Speaker: Miroslav Dudik, Carnegie Mellon University
Location: Warren Weaver Hall 1302
Date: April 12, 2010, 11:30 a.m.
Host: Richard Cole
he maximum entropy approach (maxent), equivalent to maximum likelihood, is a widely used density-estimation technique. However, when trained on small datasets, maxent puts too much confidence on too little data (a phenomenon known as "overfitting"), and when trained over large sample spaces, naive implementations of maxent are intractable. To prevent overfitting, we propose a relaxed version of maxent, which turns out to be equivalent to L1-regularized log likelihood. We prove strong statistical guarantees for L1-regularized maxent, and show how it can be generalized to the problem of estimation in the presence of sample-selection bias, and to the problem of simultaneous estimation of multiple densities. To address computational challenges, we propose an approach based on sampling and coordinate descent.
I discuss two applications of maxent: statistical modeling of distributions of biological species and game-theoretic modeling of human negotiation, focusing mainly on the former. In species distribution modeling, statistical properties of regularized maxent are key in obtaining state-of-the-art performance on small data sets. In game-theoretic modeling, the coordinate descent algorithm and sampling allow our approach to solve negotiation scenarios an order of magnitude larger than previous techniques.
Based on joint work with Rob Schapire, Steven Phillips, Geoff Gordon, Dave Blei and others.

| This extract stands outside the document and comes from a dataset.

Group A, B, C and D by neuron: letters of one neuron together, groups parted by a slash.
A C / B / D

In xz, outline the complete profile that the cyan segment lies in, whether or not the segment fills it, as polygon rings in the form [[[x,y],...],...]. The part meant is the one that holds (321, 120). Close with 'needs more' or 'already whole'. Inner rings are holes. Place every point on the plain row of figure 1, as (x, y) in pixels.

Miroslav Dudik received his PhD in Computer Science from Princeton University in 2007. Currently, he is a postdoctoral fellow at Carnegie Mellon University. His interests are in theoretical and applied aspects of machine learning, both statistical and algorithmic. He focuses on small-sample density estimation and game-theoretic modeling.
Refreshments will be offered starting 15 minutes prior to the scheduled start of the talk.